I was born in Kibera and then I moved up country with my family. When I came back to Nairobi, I ran a community-based organisation (CBO) in Dandora to empower women on their human rights, in particular gender-based violence and defilement cases. We also taught entrepreneurship because we used to build women’s skills so they can survive on their own.
I was once in an abusive marriage. The root cause was financial. I used to lie down on my bed asking myself ‘how many young mothers do we have who are going through what I am going through and cannot speak for themselves?’ Poverty and domestic violence pushes most of the girls into prostitution and children to drop out of school.
Since I established the CBO in Dandora, I started speaking with the young girls and they would share with me all these stories. Many of these girls and young women would be married and they would not realise their husband was a criminal until they would find out he was shot dead during a crime, like a bank robbery. In March 2007, I wrote an article about a young woman who was the wife of a wanted man and who was denied access to hospital care when she was in labour because of her husband. In the article I asked ‘how many women don’t know who their husband is?’ and I mobilised over four hundred young women to share their stories.

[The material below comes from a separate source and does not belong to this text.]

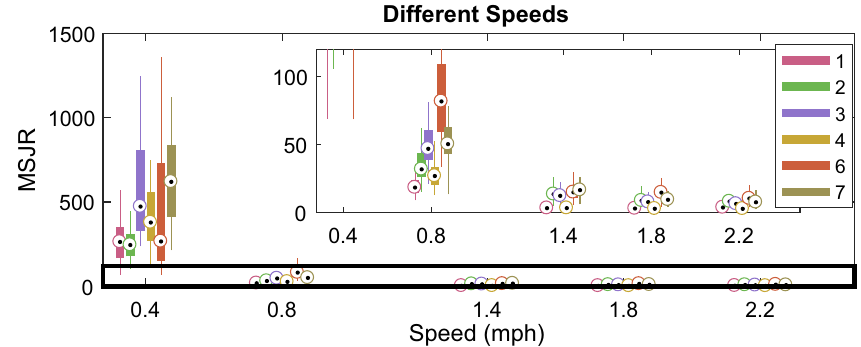
(a) Level walking at five different speeds: 0.4mph(0.65km/h), 0.8mph(1.29km/h), 1.4mph(2.25km/h), 1.8mph(2.90km/h) and 2.2mph(3.54km/h). Inner plot is zoomed to MSJR= ( 0 , 120 ) range. Data from Subject 5 was invalid in these trials and therefore not used (see Supplementary Table S1).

After that article, I tried to get elected for a political position as a MCA so that I could fight for these girls. I didn’t get it because it was not easy as I am a woman. My opponent tried to use what I had done with empowering women against me and said that if people elected me I would not listen to men because I advocate for the rights of women and girls.
I had about seven men jailed because of incest and defilement cases. I would ask the police after an extrajudicial killing ‘why are you killing these young men?’. It was very heavy for me because I had all of them against me: the police, the perpetrators and the men committing domestic violence. Sometimes, you have taken a report on defilement to the police, the perpetrator has been brought in and booked, tomorrow you go to the police station and you find the perpetrator has left and that the case is already compromised. When the perpetrator is outside, what happens with your security? People attacked my office in Dandora and a vehicle with no number plate would follow me at night. I was held at gunpoint and on the same day, seven young men seriously battered my son.
I was born an activist and I am a role model. Women need to have something by themselves so that they are not vulnerable. As a changemaker and a peacebuilder, I always look around at these problems in my community - politically and socially, because there are people today who don’t believe in women leadership. Women need to be in power because women are powerful and very bold.